ABOUT THIS TASK
From top to bottom, write out the listing exactly.

──────

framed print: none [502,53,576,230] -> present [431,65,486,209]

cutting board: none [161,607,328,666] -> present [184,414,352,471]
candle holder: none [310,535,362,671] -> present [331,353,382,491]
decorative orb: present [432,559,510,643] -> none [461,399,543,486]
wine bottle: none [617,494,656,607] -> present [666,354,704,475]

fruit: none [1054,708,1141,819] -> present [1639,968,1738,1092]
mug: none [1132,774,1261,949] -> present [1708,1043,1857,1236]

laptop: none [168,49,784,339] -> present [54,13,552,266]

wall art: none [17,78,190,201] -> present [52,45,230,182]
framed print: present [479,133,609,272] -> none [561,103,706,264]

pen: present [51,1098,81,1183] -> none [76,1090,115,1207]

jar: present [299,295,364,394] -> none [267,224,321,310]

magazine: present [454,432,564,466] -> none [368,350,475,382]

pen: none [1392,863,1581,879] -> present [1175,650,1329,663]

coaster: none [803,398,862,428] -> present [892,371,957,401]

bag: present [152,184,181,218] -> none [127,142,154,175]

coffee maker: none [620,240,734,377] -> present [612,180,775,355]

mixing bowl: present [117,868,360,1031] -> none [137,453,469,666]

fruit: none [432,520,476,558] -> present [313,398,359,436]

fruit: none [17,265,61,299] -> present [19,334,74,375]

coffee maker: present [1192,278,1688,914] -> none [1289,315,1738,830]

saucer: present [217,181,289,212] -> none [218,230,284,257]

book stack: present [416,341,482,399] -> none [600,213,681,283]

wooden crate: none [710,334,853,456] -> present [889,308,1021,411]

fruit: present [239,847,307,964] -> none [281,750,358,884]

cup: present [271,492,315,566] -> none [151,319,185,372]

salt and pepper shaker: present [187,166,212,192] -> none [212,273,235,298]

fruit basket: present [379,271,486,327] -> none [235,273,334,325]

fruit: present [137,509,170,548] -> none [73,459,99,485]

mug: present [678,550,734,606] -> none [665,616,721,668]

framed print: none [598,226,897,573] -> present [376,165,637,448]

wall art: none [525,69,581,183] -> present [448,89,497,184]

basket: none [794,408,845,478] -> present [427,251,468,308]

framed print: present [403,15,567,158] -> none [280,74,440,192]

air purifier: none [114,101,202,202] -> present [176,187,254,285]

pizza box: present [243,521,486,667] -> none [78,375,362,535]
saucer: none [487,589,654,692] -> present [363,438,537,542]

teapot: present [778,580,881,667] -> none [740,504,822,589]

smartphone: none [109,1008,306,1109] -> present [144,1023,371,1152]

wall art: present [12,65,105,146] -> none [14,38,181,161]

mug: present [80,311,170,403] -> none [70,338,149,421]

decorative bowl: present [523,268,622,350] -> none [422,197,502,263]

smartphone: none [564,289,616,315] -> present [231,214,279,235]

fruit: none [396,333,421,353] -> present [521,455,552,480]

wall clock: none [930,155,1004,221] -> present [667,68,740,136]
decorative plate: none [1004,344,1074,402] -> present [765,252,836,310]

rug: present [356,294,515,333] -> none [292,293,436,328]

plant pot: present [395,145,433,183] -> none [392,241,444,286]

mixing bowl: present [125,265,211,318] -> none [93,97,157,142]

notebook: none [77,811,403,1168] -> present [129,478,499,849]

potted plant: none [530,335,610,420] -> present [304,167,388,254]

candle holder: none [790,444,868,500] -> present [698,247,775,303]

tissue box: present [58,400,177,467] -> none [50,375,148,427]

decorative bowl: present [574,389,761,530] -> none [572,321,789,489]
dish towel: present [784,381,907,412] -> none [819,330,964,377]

──────

EXERCISE OUTPUT
framed print: none [502,53,576,230] -> present [431,65,486,209]

cutting board: none [161,607,328,666] -> present [184,414,352,471]
candle holder: none [310,535,362,671] -> present [331,353,382,491]
decorative orb: present [432,559,510,643] -> none [461,399,543,486]
wine bottle: none [617,494,656,607] -> present [666,354,704,475]

fruit: none [1054,708,1141,819] -> present [1639,968,1738,1092]
mug: none [1132,774,1261,949] -> present [1708,1043,1857,1236]

laptop: none [168,49,784,339] -> present [54,13,552,266]

wall art: none [17,78,190,201] -> present [52,45,230,182]
framed print: present [479,133,609,272] -> none [561,103,706,264]

pen: present [51,1098,81,1183] -> none [76,1090,115,1207]

jar: present [299,295,364,394] -> none [267,224,321,310]

magazine: present [454,432,564,466] -> none [368,350,475,382]

pen: none [1392,863,1581,879] -> present [1175,650,1329,663]

coaster: none [803,398,862,428] -> present [892,371,957,401]

bag: present [152,184,181,218] -> none [127,142,154,175]

coffee maker: none [620,240,734,377] -> present [612,180,775,355]

mixing bowl: present [117,868,360,1031] -> none [137,453,469,666]

fruit: none [432,520,476,558] -> present [313,398,359,436]

fruit: none [17,265,61,299] -> present [19,334,74,375]

coffee maker: present [1192,278,1688,914] -> none [1289,315,1738,830]

saucer: present [217,181,289,212] -> none [218,230,284,257]

book stack: present [416,341,482,399] -> none [600,213,681,283]

wooden crate: none [710,334,853,456] -> present [889,308,1021,411]

fruit: present [239,847,307,964] -> none [281,750,358,884]

cup: present [271,492,315,566] -> none [151,319,185,372]

salt and pepper shaker: present [187,166,212,192] -> none [212,273,235,298]

fruit basket: present [379,271,486,327] -> none [235,273,334,325]

fruit: present [137,509,170,548] -> none [73,459,99,485]

mug: present [678,550,734,606] -> none [665,616,721,668]

framed print: none [598,226,897,573] -> present [376,165,637,448]

wall art: none [525,69,581,183] -> present [448,89,497,184]

basket: none [794,408,845,478] -> present [427,251,468,308]

framed print: present [403,15,567,158] -> none [280,74,440,192]

air purifier: none [114,101,202,202] -> present [176,187,254,285]

pizza box: present [243,521,486,667] -> none [78,375,362,535]
saucer: none [487,589,654,692] -> present [363,438,537,542]

teapot: present [778,580,881,667] -> none [740,504,822,589]

smartphone: none [109,1008,306,1109] -> present [144,1023,371,1152]

wall art: present [12,65,105,146] -> none [14,38,181,161]

mug: present [80,311,170,403] -> none [70,338,149,421]

decorative bowl: present [523,268,622,350] -> none [422,197,502,263]

smartphone: none [564,289,616,315] -> present [231,214,279,235]

fruit: none [396,333,421,353] -> present [521,455,552,480]

wall clock: none [930,155,1004,221] -> present [667,68,740,136]
decorative plate: none [1004,344,1074,402] -> present [765,252,836,310]

rug: present [356,294,515,333] -> none [292,293,436,328]

plant pot: present [395,145,433,183] -> none [392,241,444,286]

mixing bowl: present [125,265,211,318] -> none [93,97,157,142]

notebook: none [77,811,403,1168] -> present [129,478,499,849]

potted plant: none [530,335,610,420] -> present [304,167,388,254]

candle holder: none [790,444,868,500] -> present [698,247,775,303]

tissue box: present [58,400,177,467] -> none [50,375,148,427]

decorative bowl: present [574,389,761,530] -> none [572,321,789,489]
dish towel: present [784,381,907,412] -> none [819,330,964,377]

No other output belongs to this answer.